L'A. continuò nel frattempo l'attività didattica, insegnando al conservatorio di S. Cecilia a Roma dal 1935 sino a pochi mesi dalla morte, avvenuta il 12 dic. 1968.
Importante fu l'amicizia da lui stretta con Massimo Bontempelli che lo incoraggiò ad interessarsi di critica musicale; collaborò infatti alla stesura delle rubriche musicali delle riviste La Nuova Europa, Paese sera e L'Italia nuova. Fu anche consulente musicale in alcune edizioni del Festival di musica contemporanea di Venezia. L'attività di critico musicale permise all'A. di tenersi sempre aggiornato sulla produzione italiana e straniera contemporanea, e soprattutto di considerarla strettamente legata alle esigenze del repertorio concertistico e del gusto del pubblico; egli riconobbe l'impegno dei musicisti italiani nello sforzo di rinnovamento culturale aperto alle esperienze straniere e nel consolidamento del terreno esplorato dalle avanguardie, pur mantenendo la propria individualità artistica; per altro verso egli contestò la carente organizzazione della vita concertistica romana del secondo dopoguerra: "siamo ricaduti nel repertorio più tradizionale. Intanto la vita musicale langue, e il pubblico restio a frequentare i concerti, compresi quelli diretti da De Sabata con Beethoven in programma, mentre il pullulare delle iniziative a carattere culturale sta assumendo una strana aria rionale che se per un verso è simpatica, per un altro è la dimostrazione della mancanza di un vero e rigoglioso centro musicale, come ai suoi bei tempi era l'Accademia di Santa Cecilia" (La Nuova Europa, 6genn. 1946). In questo secondo periodo della sua vita, caratterizzato soprattutto dall'attività didattica e critica, sposò Giovanna Fratini (1940) ed ebbe due figli, Massimo e Maria Letizia.
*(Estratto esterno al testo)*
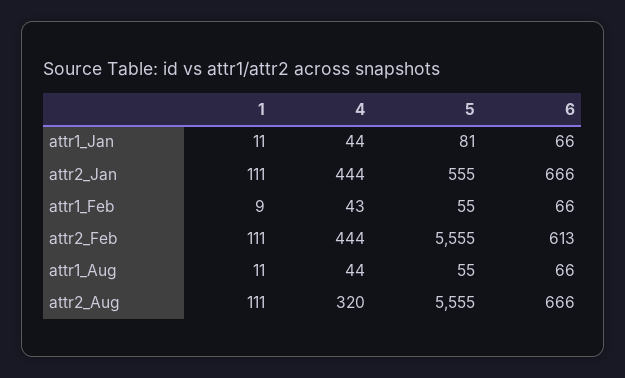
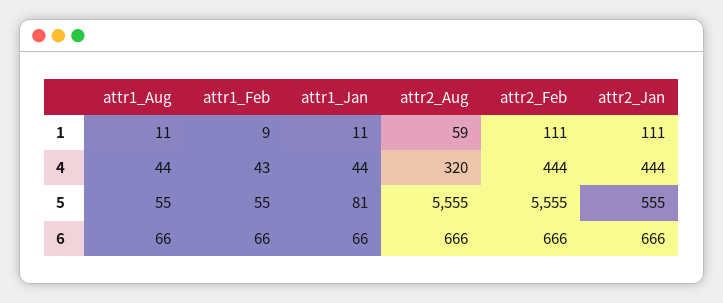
  {
    "1": {
      "attr1_Jan": 11,
      "attr2_Jan": 111,
      "attr1_Feb": 9,
      "attr2_Feb": 111,
      "attr1_Aug": 11,
-     "attr2_Aug": 111
+     "attr2_Aug": 59
    },
    "4": {
      "attr1_Jan": 44,
      "attr2_Jan": 444,
      "attr1_Feb": 43,
      "attr2_Feb": 444,
      "attr1_Aug": 44,
      "attr2_Aug": 320
    },
    "5": {
      "attr1_Jan": 81,
      "attr2_Jan": 555,
      "attr1_Feb": 55,
      "attr2_Feb": 5555,
      "attr1_Aug": 55,
      "attr2_Aug": 5555
    },
    "6": {
      "attr1_Jan": 66,
      "attr2_Jan": 666,
      "attr1_Feb": 66,
-     "attr2_Feb": 613,
+     "attr2_Feb": 666,
      "attr1_Aug": 66,
      "attr2_Aug": 666
    }
  }

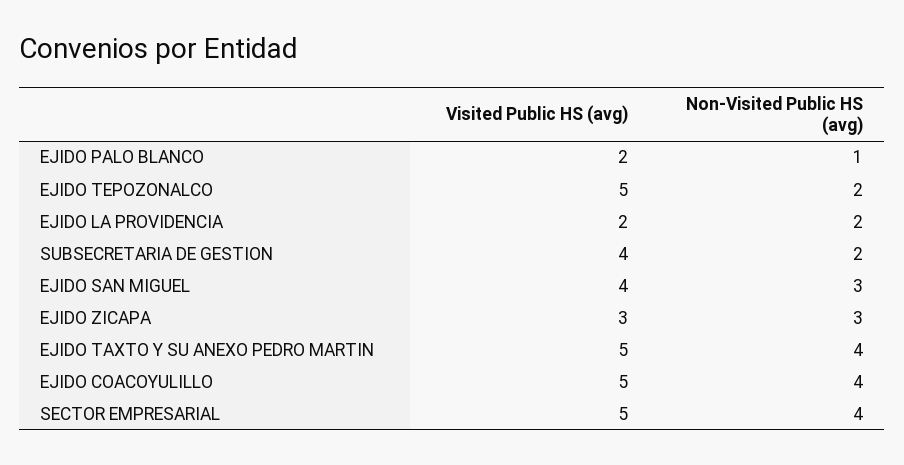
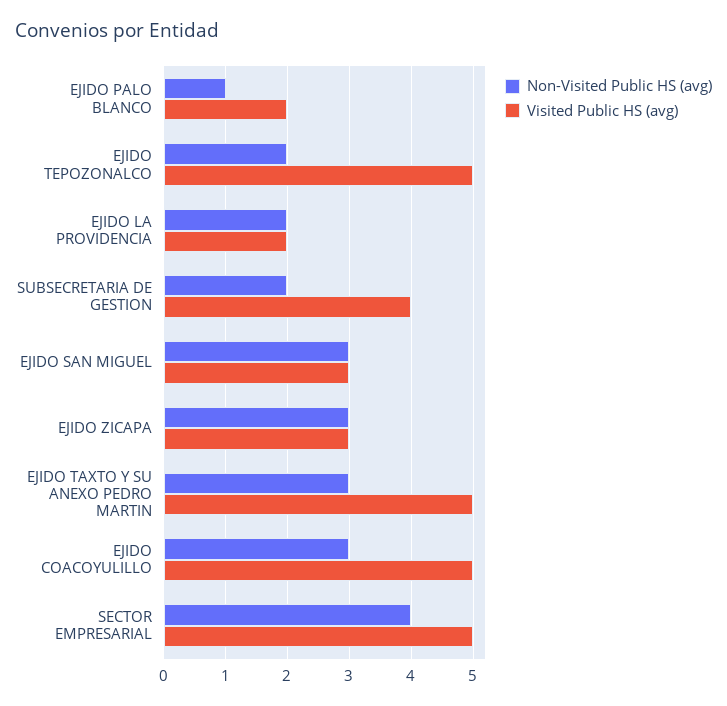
  {
    "Visited Public HS (avg)": {
      "EJIDO PALO BLANCO": 2,
      "EJIDO TEPOZONALCO": 5,
      "EJIDO LA PROVIDENCIA": 2,
      "SUBSECRETARIA DE GESTION": 4,
-     "EJIDO SAN MIGUEL": 4,
+     "EJIDO SAN MIGUEL": 3,
      "EJIDO ZICAPA": 3,
      "EJIDO TAXTO Y SU ANEXO PEDRO MARTIN": 5,
      "EJIDO COACOYULILLO": 5,
      "SECTOR EMPRESARIAL": 5
    },
    "Non-Visited Public HS (avg)": {
      "EJIDO PALO BLANCO": 1,
      "EJIDO TEPOZONALCO": 2,
      "EJIDO LA PROVIDENCIA": 2,
      "SUBSECRETARIA DE GESTION": 2,
      "EJIDO SAN MIGUEL": 3,
      "EJIDO ZICAPA": 3,
-     "EJIDO TAXTO Y SU ANEXO PEDRO MARTIN": 4,
+     "EJIDO TAXTO Y SU ANEXO PEDRO MARTIN": 3,
-     "EJIDO COACOYULILLO": 4,
+     "EJIDO COACOYULILLO": 3,
      "SECTOR EMPRESARIAL": 4
    }
  }

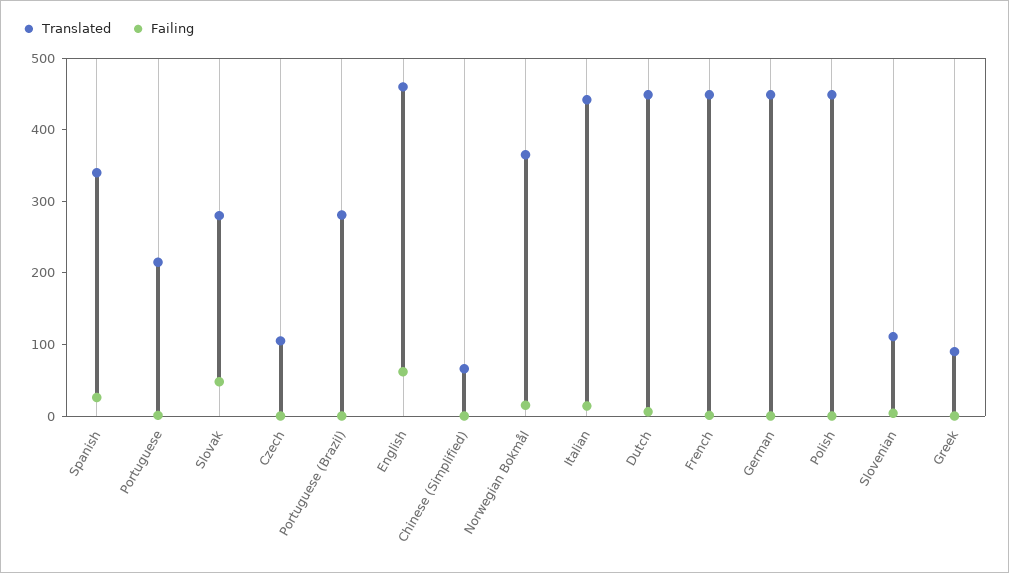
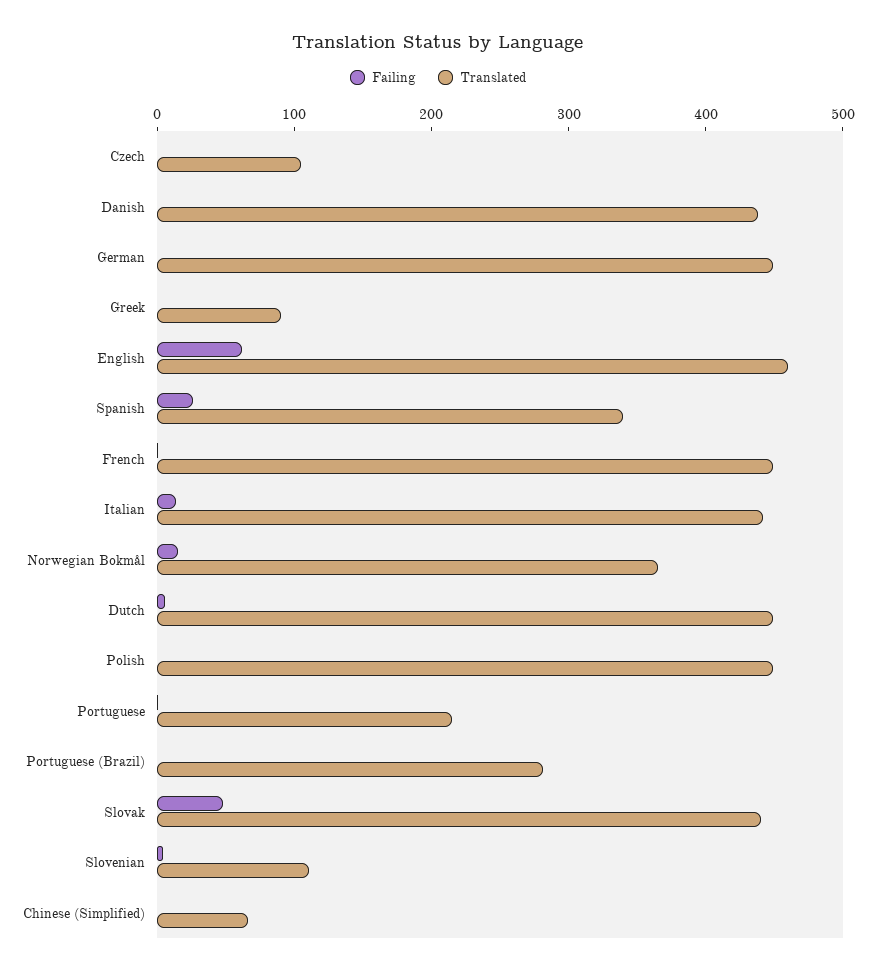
  {
    "Translated": {
      "Spanish": 340,
      "Portuguese": 220,
-     "Slovak": 280,
+     "Slovak": 440,
      "Czech": 100,
      "Portuguese (Brazil)": 280,
      "English": 460,
      "Chinese (Simplified)": 60,
      "Norwegian Bokmål": 360,
      "Italian": 440,
      "Dutch": 440,
      "French": 440,
      "German": 440,
      "Polish": 440,
      "Slovenian": 120,
-     "Greek": 100
+     "Greek": 100,
+     "Danish": 440
    },
    "Failing": {
      "Spanish": 20,
      "Portuguese": 0,
      "Slovak": 40,
      "Czech": 0,
      "Portuguese (Brazil)": 0,
      "English": 60,
      "Chinese (Simplified)": 0,
      "Norwegian Bokmål": 20,
      "Italian": 20,
      "Dutch": 0,
      "French": 0,
      "German": 0,
      "Polish": 0,
      "Slovenian": 0,
-     "Greek": 0
+     "Greek": 0,
+     "Danish": 0
    }
  }

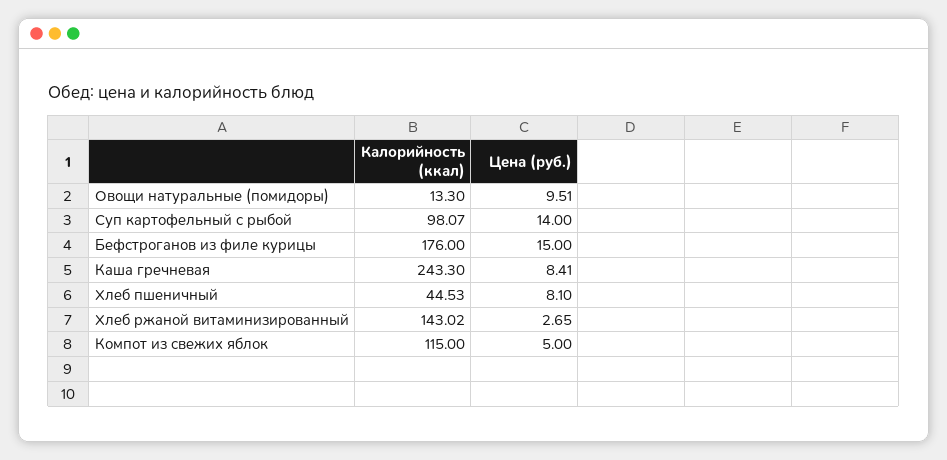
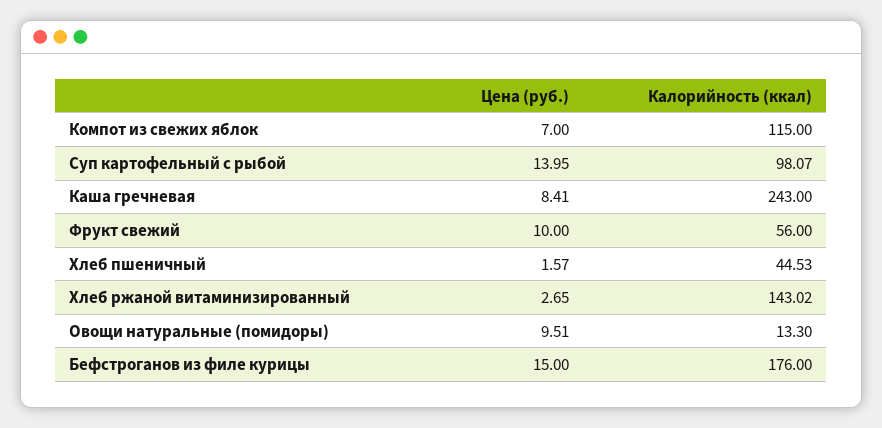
  {
    "Калорийность (ккал)": {
      "Овощи натуральные (помидоры)": 13.3,
      "Суп картофельный с рыбой": 98.07,
      "Бефстроганов из филе курицы": 176,
-     "Каша гречневая": 243.3,
+     "Каша гречневая": 243,
      "Хлеб пшеничный": 44.53,
      "Хлеб ржаной витаминизированный": 143.02,
-     "Компот из свежих яблок": 115
+     "Компот из свежих яблок": 115,
+     "Фрукт свежий": 56
    },
    "Цена (руб.)": {
      "Овощи натуральные (помидоры)": 9.51,
-     "Суп картофельный с рыбой": 14,
+     "Суп картофельный с рыбой": 13.95,
      "Бефстроганов из филе курицы": 15,
      "Каша гречневая": 8.41,
-     "Хлеб пшеничный": 8.1,
+     "Хлеб пшеничный": 1.57,
      "Хлеб ржаной витаминизированный": 2.65,
-     "Компот из свежих яблок": 5
+     "Компот из свежих яблок": 7,
+     "Фрукт свежий": 10
    }
  }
L'essere stato l'A. degno di particolare considerazione sia come interprete e concertista, sia come maestro e critico, ha notevolmente contribuito a dare un singolare valore unitario a tutta la sua opera ed a rendere particolarmente incisivo il suo peso nella vita musicale italiana di questo secolo.
Bibl.: Oltre alle notizie biografiche cortesemente fornite dalla famiglia, vedi: Regia Accademia Santa Cecilia. I concerti dal 1895 al 1933, Roma 1933, II, pp. 158, 292, 365 s., 466 s., 487, 523, 581; M. Rinaldi, I concerti all'Accademia nazionale di Santa Cecilia, in Santa Cecilia, III (1954), n. 2, p. 3; A. Giovine, D. A. musicista tarantino, Bari 1971; G. Peluso, D. A. concertista e compositore italiano, in L'Arengo, IV (1981), pp. 185-202. V. anche: A. De Angelis, Diz. dei musicisti, Roma 1928, I, p. 24; II, p. 20; Encicl. della musica Rizzoli Ricordi, I, p. 46.